**PROBLEM**
Copy the entries below exactly; any picture among them should be left out.

Records from a data collection
________
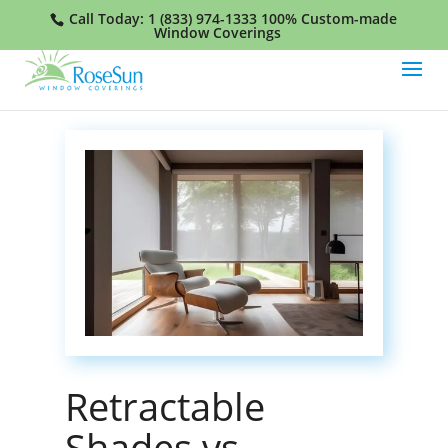
Call Today:
1 (833) 974-1333
100% Custom-made
Window Coverings
Retractable
Shades vs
________
**RESPONSE FOR THIS EXERCISE**
Call Today:
1 (833) 974-1333
100% Custom-made
Window Coverings
Retractable
Shades vs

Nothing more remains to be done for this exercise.